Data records
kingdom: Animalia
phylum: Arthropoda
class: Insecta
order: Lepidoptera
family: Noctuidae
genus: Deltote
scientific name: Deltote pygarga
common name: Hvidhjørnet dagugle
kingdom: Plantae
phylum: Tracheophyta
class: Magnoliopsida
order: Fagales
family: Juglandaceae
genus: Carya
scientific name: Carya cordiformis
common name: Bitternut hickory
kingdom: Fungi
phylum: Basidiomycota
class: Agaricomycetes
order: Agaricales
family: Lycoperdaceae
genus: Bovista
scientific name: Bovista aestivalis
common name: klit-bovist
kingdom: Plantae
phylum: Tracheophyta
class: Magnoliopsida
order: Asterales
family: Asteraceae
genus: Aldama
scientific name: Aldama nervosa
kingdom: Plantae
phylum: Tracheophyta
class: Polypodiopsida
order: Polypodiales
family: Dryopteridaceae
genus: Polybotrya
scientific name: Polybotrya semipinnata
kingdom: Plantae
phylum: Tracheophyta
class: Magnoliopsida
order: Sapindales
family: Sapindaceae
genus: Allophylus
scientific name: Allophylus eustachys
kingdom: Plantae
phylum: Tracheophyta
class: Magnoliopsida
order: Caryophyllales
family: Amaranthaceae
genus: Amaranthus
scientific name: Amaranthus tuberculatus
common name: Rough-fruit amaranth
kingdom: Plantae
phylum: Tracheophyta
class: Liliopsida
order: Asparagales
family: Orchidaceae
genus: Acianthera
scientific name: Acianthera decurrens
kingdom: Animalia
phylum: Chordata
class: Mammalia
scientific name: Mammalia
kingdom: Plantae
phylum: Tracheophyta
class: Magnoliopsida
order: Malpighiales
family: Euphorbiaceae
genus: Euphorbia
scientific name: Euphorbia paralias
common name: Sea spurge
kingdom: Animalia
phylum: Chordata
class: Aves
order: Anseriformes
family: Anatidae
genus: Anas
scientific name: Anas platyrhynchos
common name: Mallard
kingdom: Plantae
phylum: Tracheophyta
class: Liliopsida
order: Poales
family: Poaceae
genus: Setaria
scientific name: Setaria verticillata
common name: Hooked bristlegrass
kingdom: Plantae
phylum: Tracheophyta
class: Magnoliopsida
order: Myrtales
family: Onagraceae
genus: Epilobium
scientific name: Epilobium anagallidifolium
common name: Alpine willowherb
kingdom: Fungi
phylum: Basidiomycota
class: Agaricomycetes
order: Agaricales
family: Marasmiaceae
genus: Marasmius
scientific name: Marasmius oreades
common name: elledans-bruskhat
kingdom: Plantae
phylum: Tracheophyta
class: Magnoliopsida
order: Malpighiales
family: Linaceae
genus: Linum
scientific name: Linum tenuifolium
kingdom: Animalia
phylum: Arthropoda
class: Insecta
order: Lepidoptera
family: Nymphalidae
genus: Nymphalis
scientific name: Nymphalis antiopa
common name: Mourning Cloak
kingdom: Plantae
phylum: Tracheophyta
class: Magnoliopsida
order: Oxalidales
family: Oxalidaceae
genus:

WORK TO BE COMPLETED: Can you put the lines from all the items above into a numbered list, leaving out any blank lines?

EXERCISE ANSWER:
1. kingdom: Animalia
2. phylum: Arthropoda
3. class: Insecta
4. order: Lepidoptera
5. family: Noctuidae
6. genus: Deltote
7. scientific name: Deltote pygarga
8. common name: Hvidhjørnet dagugle
9. kingdom: Plantae
10. phylum: Tracheophyta
11. class: Magnoliopsida
12. order: Fagales
13. family: Juglandaceae
14. genus: Carya
15. scientific name: Carya cordiformis
16. common name: Bitternut hickory
17. kingdom: Fungi
18. phylum: Basidiomycota
19. class: Agaricomycetes
20. order: Agaricales
21. family: Lycoperdaceae
22. genus: Bovista
23. scientific name: Bovista aestivalis
24. common name: klit-bovist
25. kingdom: Plantae
26. phylum: Tracheophyta
27. class: Magnoliopsida
28. order: Asterales
29. family: Asteraceae
30. genus: Aldama
31. scientific name: Aldama nervosa
32. kingdom: Plantae
33. phylum: Tracheophyta
34. class: Polypodiopsida
35. order: Polypodiales
36. family: Dryopteridaceae
37. genus: Polybotrya
38. scientific name: Polybotrya semipinnata
39. kingdom: Plantae
40. phylum: Tracheophyta
41. class: Magnoliopsida
42. order: Sapindales
43. family: Sapindaceae
44. genus: Allophylus
45. scientific name: Allophylus eustachys
46. kingdom: Plantae
47. phylum: Tracheophyta
48. class: Magnoliopsida
49. order: Caryophyllales
50. family: Amaranthaceae
51. genus: Amaranthus
52. scientific name: Amaranthus tuberculatus
53. common name: Rough-fruit amaranth
54. kingdom: Plantae
55. phylum: Tracheophyta
56. class: Liliopsida
57. order: Asparagales
58. family: Orchidaceae
59. genus: Acianthera
60. scientific name: Acianthera decurrens
61. kingdom: Animalia
62. phylum: Chordata
63. class: Mammalia
64. scientific name: Mammalia
65. kingdom: Plantae
66. phylum: Tracheophyta
67. class: Magnoliopsida
68. order: Malpighiales
69. family: Euphorbiaceae
70. genus: Euphorbia
71. scientific name: Euphorbia paralias
72. common name: Sea spurge
73. kingdom: Animalia
74. phylum: Chordata
75. class: Aves
76. order: Anseriformes
77. family: Anatidae
78. genus: Anas
79. scientific name: Anas platyrhynchos
80. common name: Mallard
81. kingdom: Plantae
82. phylum: Tracheophyta
83. class: Liliopsida
84. order: Poales
85. family: Poaceae
86. genus: Setaria
87. scientific name: Setaria verticillata
88. common name: Hooked bristlegrass
89. kingdom: Plantae
90. phylum: Tracheophyta
91. class: Magnoliopsida
92. order: Myrtales
93. family: Onagraceae
94. genus: Epilobium
95. scientific name: Epilobium anagallidifolium
96. common name: Alpine willowherb
97. kingdom: Fungi
98. phylum: Basidiomycota
99. class: Agaricomycetes
100. order: Agaricales
101. family: Marasmiaceae
102. genus: Marasmius
103. scientific name: Marasmius oreades
104. common name: elledans-bruskhat
105. kingdom: Plantae
106. phylum: Tracheophyta
107. class: Magnoliopsida
108. order: Malpighiales
109. family: Linaceae
110. genus: Linum
111. scientific name: Linum tenuifolium
112. kingdom: Animalia
113. phylum: Arthropoda
114. class: Insecta
115. order: Lepidoptera
116. family: Nymphalidae
117. genus: Nymphalis
118. scientific name: Nymphalis antiopa
119. common name: Mourning Cloak
120. kingdom: Plantae
121. phylum: Tracheophyta
122. class: Magnoliopsida
123. order: Oxalidales
124. family: Oxalidaceae
125. genus:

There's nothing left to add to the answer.